Questionnaire: Experienced Discrimination School?
By law schools must provide a quality education to all students regardless of variables like race, religion and gender. At some schools, unfortunately, the delivery of this education occurs side by side with various examples of discrimination.
Knowing if you have been discriminated against at school can be a challenge. After all, there are many types and forms of discrimination, and not all of them always physically take place at school. To help you reflect on your experiences of equality at school we have put together the following questionnaire. Match your answer totals to the explanations at the end to help work out if you have experienced discrimination at school.
Questionnaire1. Have you been assigned a task at school based on your gender?
2. Were you steered towards certain courses based on anything other than academic abilities?
3. Have you been denied access or admission to a school based on ability status?
4. Are you subject to derogatory vocabulary from other students, teacher or staff?
5. Do you believe teachers encourage students of other races, genders, etc. more?
6. Have you been told you can not join a club based on any variable besides interest?
7. Have you been advised against overnight school trips because of your sexuality?
8. Are you told your religion is incorrect at school?
9. Have you been advised at school to avoid friendships with students from other cultures?
10. Have you been bullied at school due to your beliefs?
11. Do you notice students “grouped” according to gender, race, religion, etc at your school?
12. Have you lodged a complaint at school and never heard more about it?
Have You Experienced Discrimination at School?If you answered “yes” to between zero and four questions then you may have experienced infrequent episodes of discrimination at school. This does not make them right, but it does mean that systemic discrimination - the kind that is planned and/or actively encouraged - is less likely. It may be that you have had a discriminatory teacher or that fellow students discriminate against each other. Stand up against these voices by looking into student organisations which promote equality. If you can’t find one, approach a teacher who is vocal against discrimination to find out more about how students can educate others about the importance of equality.

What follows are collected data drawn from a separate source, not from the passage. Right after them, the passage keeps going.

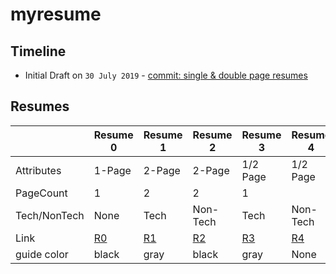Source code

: # myresume

## Timeline
- Initial Draft on `30 July 2019` - [commit: single & double page resumes][1]

## Resumes

|		| Resume 0	| Resume 1 	| Resume 2	| Resume 3	| Resume 4	|
|---------------|---------------|---------------|---------------|---------------|---------------|
| Attributes	|   1-Page	|   2-Page	|   2-Page	|   1/2 Page	|   1/2 Page	|
| PageCount	|   1		|   2		|   2		|   1		|   		|
| Tech/NonTech	|   None	|   Tech	|   Non-Tech	|   Tech	|   Non-Tech	|
| Link		|   [R0][2]	|   [R1][3]	|   [R2][4]	|   [R3][5]	|   [R4][6]	|
| guide color	|   black	|   gray	|   black	|   gray	|   None	|













[1]: https://github.com/TummanapallyAnuraag/myresume/commit/c751dc7b776f16abd24b8d81c66dfd1733d21ff3
[2]: 173079001-0/build/173079001-0.pdf
[3]: 173079001-1/build/173079001-1.pdf
[4]: 173079001-2/build/173079001-2.pdf
[5]: 173079001-3/build/173079001-3.pdf
[6]: 173079001-4/build/173079001-4.pdf

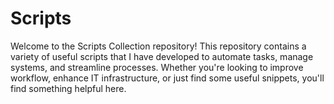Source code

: # Scripts

Welcome to the Scripts Collection repository! This repository contains a variety of useful scripts that I have developed to automate tasks, manage systems, and streamline processes. Whether you're looking to improve workflow, enhance IT infrastructure, or just find some useful snippets, you'll find something helpful here.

If you answered “yes” to between five and eight questions then you may have experienced fairly consistent episodes of discrimination at school. Reflect on your experiences and see if you can pinpoint a pattern. Were the same people always involved? Were the events ever reported to anyone in a position of authority? Did the school react in the same way each time? Was it ever explained to those involved why their words or actions were wrong? Have you ever been formally taught the importance of diversity at school? A pattern may emerge or it may not, but you should be left with answers which allow you to determine if discrimination is in any way school sanctioned, systemic at your school or even if your school’s unofficial policy is simply to turn a blind eye.
If you answered “yes” to nine or more questions then you most likely have experienced consistent episodes or discrimination at school. It is highly likely that not all students and staff at your school discriminate against each other, but unfortunately it seems like when instances of discrimination do occur they are either not dealt with effectively (or at all) or they occur too frequently to be efficiently resolved. Now that you have an idea that discrimination is commonplace at your school, unless you work to become a part of the solution you’ll blend in as part of the problem. Identify other students who might be willing to take action, speak with staff members who will support your efforts and obtain copies of all of your school’s literature on equality and discrimination. Armed with these resources you’ll no doubt be able to have an impact on greater equality very soon!